> **Set exercise**: Turn the records, from the first line through the line containing "Dot at: (330, 129)", into a JSON list of strings, one string per line, leaving out any blank lines.

(Items from a dataset)
▬▬▬
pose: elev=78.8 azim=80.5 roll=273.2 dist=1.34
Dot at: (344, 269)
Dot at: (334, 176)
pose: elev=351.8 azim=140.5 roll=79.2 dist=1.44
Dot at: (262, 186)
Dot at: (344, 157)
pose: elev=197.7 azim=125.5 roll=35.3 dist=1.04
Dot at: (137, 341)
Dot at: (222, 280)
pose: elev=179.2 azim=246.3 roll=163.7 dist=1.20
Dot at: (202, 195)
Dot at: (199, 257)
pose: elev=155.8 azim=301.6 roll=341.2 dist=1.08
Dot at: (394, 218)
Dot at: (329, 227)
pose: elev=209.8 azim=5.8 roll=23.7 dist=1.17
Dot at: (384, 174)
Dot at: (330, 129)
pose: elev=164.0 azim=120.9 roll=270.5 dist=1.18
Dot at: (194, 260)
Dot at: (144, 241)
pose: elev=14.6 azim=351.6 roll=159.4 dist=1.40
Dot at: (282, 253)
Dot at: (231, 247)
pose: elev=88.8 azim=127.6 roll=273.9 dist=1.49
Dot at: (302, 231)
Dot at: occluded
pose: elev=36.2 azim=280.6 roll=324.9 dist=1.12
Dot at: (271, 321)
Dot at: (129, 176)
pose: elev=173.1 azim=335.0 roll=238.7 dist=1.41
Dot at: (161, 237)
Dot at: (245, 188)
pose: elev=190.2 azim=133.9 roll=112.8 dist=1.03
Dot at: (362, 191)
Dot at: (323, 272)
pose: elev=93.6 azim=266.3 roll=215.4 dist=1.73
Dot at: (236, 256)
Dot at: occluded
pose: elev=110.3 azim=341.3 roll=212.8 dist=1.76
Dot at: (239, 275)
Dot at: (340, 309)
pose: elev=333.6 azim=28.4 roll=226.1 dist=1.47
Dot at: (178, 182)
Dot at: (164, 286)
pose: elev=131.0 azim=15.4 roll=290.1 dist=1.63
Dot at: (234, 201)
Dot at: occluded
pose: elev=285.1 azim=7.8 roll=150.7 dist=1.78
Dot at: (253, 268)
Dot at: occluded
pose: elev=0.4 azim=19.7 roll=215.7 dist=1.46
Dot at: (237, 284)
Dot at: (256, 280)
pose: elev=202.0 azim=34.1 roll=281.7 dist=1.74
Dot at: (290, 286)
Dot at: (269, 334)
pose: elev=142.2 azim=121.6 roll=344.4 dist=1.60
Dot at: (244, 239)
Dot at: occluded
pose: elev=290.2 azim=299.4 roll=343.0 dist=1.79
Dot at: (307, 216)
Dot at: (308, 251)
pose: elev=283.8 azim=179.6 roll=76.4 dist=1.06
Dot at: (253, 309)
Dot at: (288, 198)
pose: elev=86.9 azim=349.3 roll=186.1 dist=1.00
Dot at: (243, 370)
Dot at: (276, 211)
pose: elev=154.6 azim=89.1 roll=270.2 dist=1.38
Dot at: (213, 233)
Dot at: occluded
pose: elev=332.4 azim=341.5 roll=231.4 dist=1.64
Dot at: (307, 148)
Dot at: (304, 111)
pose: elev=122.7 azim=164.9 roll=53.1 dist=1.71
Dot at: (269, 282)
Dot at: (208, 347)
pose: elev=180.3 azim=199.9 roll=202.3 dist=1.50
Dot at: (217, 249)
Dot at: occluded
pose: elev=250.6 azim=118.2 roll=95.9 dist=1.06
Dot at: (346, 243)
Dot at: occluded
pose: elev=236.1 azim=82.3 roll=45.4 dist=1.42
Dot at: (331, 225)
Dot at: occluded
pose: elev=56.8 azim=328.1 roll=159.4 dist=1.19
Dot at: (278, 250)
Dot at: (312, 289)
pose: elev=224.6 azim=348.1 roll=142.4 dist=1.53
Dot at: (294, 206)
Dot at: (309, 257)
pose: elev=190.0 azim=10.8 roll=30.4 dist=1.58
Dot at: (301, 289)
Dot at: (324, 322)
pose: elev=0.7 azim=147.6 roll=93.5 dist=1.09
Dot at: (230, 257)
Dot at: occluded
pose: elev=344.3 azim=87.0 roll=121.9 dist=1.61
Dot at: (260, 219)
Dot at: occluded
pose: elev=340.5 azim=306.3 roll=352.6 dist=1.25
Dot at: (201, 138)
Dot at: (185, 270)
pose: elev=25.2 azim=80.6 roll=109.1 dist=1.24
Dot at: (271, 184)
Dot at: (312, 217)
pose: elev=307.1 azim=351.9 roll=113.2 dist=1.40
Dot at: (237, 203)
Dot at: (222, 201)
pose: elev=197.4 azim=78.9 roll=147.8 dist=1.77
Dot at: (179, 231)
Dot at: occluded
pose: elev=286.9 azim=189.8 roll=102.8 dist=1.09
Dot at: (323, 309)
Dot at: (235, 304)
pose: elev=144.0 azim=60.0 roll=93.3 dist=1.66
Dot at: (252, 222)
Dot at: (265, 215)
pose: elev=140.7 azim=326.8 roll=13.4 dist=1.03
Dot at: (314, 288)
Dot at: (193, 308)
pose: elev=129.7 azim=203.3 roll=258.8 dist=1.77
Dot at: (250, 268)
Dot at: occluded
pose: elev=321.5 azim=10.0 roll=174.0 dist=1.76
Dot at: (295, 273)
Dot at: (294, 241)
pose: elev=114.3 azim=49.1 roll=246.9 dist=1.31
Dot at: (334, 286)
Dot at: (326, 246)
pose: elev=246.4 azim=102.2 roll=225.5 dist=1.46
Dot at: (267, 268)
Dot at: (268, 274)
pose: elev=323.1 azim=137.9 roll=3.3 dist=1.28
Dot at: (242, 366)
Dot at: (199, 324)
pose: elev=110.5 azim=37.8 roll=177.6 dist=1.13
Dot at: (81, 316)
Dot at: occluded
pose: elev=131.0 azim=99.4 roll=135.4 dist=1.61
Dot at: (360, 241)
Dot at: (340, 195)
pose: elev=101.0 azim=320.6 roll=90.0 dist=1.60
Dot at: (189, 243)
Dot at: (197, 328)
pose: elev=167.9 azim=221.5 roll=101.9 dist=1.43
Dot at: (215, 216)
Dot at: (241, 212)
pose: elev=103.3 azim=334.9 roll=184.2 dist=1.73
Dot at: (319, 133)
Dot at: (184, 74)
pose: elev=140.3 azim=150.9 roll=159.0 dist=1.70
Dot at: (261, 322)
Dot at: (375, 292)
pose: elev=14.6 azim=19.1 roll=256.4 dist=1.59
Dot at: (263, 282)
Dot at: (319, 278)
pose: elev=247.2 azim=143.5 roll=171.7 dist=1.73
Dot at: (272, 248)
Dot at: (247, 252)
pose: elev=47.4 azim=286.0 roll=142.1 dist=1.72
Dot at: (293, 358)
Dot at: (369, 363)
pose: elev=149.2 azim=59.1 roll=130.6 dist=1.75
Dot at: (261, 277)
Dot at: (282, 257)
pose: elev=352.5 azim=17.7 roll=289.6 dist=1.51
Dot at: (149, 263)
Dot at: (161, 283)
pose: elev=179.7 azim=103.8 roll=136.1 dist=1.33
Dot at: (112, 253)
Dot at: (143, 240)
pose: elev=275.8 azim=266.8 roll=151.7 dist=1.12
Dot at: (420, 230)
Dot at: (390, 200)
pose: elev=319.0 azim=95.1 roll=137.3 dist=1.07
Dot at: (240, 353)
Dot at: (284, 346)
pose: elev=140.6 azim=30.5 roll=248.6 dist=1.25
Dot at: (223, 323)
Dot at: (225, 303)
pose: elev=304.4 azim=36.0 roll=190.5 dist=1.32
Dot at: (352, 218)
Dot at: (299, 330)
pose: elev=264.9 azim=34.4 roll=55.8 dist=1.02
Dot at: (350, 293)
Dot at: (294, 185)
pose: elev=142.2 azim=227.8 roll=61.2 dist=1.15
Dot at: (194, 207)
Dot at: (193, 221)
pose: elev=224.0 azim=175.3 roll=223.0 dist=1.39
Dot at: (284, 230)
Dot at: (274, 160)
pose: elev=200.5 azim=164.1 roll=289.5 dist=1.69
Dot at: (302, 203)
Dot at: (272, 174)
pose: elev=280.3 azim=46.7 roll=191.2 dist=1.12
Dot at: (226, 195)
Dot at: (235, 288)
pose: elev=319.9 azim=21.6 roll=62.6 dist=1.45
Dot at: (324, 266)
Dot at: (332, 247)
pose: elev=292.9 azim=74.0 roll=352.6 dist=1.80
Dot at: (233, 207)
▬▬▬
> **Result of this task**:
[
  "pose: elev=78.8 azim=80.5 roll=273.2 dist=1.34",
  "Dot at: (344, 269)",
  "Dot at: (334, 176)",
  "pose: elev=351.8 azim=140.5 roll=79.2 dist=1.44",
  "Dot at: (262, 186)",
  "Dot at: (344, 157)",
  "pose: elev=197.7 azim=125.5 roll=35.3 dist=1.04",
  "Dot at: (137, 341)",
  "Dot at: (222, 280)",
  "pose: elev=179.2 azim=246.3 roll=163.7 dist=1.20",
  "Dot at: (202, 195)",
  "Dot at: (199, 257)",
  "pose: elev=155.8 azim=301.6 roll=341.2 dist=1.08",
  "Dot at: (394, 218)",
  "Dot at: (329, 227)",
  "pose: elev=209.8 azim=5.8 roll=23.7 dist=1.17",
  "Dot at: (384, 174)",
  "Dot at: (330, 129)"
]